» What the task requires:
Output only the lines below that start at the line containing "approximate. We cannot" and end at the line containing "VIEW ALL SERVICES", with both ends kept.

(Collected data)

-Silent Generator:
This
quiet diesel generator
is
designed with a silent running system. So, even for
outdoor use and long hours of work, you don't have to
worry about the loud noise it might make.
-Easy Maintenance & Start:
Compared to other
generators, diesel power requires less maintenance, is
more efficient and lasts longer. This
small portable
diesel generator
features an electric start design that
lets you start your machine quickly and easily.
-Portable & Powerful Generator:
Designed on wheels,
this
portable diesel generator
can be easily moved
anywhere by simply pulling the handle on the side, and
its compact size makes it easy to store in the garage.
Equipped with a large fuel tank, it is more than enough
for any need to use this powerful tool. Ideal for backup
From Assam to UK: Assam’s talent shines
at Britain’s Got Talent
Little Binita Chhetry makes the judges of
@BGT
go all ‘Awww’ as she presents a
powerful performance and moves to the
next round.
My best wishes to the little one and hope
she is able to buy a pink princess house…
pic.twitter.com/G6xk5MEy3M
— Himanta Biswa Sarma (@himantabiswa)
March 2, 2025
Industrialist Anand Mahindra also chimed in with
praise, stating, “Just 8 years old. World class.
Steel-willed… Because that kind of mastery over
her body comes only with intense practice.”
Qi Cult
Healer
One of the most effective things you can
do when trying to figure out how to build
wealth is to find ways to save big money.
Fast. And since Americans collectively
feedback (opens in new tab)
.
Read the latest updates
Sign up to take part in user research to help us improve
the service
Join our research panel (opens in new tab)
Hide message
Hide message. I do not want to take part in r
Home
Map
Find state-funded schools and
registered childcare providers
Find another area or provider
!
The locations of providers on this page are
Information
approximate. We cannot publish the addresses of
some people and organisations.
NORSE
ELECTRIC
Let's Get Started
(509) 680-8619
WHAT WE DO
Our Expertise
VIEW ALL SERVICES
--
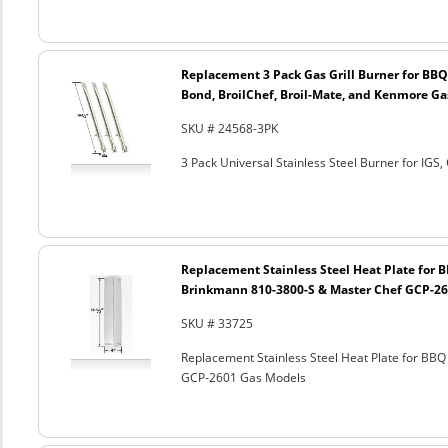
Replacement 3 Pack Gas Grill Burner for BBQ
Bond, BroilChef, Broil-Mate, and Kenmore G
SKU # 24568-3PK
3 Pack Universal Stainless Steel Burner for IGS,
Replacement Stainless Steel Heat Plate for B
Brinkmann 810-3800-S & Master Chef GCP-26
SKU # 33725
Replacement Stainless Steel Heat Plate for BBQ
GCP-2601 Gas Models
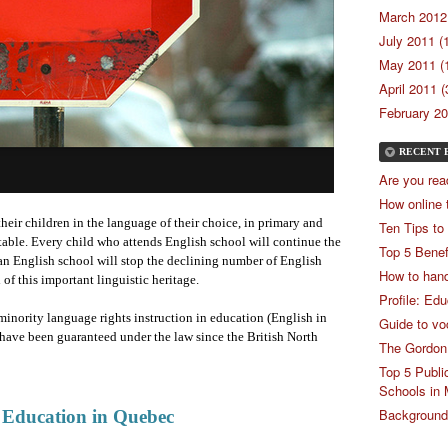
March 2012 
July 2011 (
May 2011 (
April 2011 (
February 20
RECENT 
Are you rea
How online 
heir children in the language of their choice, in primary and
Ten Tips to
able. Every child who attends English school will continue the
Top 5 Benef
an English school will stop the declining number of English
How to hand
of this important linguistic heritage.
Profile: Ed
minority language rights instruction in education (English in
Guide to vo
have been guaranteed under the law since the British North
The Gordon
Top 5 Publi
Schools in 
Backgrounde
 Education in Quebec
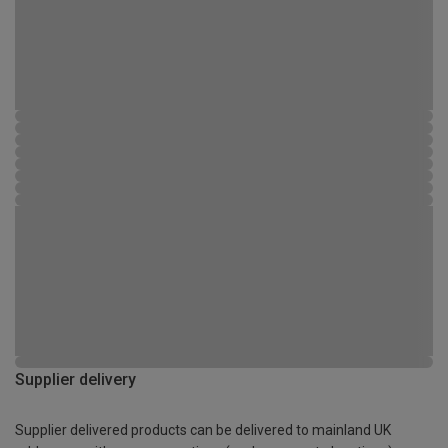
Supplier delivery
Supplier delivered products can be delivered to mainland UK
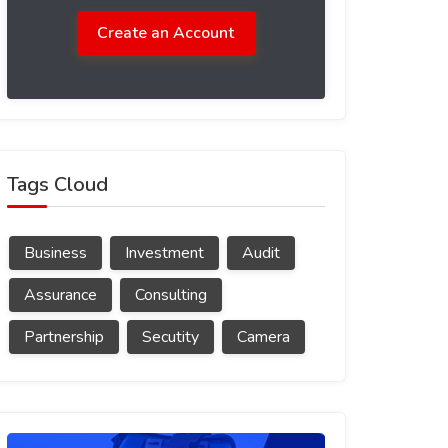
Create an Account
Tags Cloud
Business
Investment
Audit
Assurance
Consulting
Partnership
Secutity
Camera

» Written response:
approximate. We cannot publish the addresses of
some people and organisations.
NORSE
ELECTRIC
Let's Get Started
(509) 680-8619
WHAT WE DO
Our Expertise
VIEW ALL SERVICES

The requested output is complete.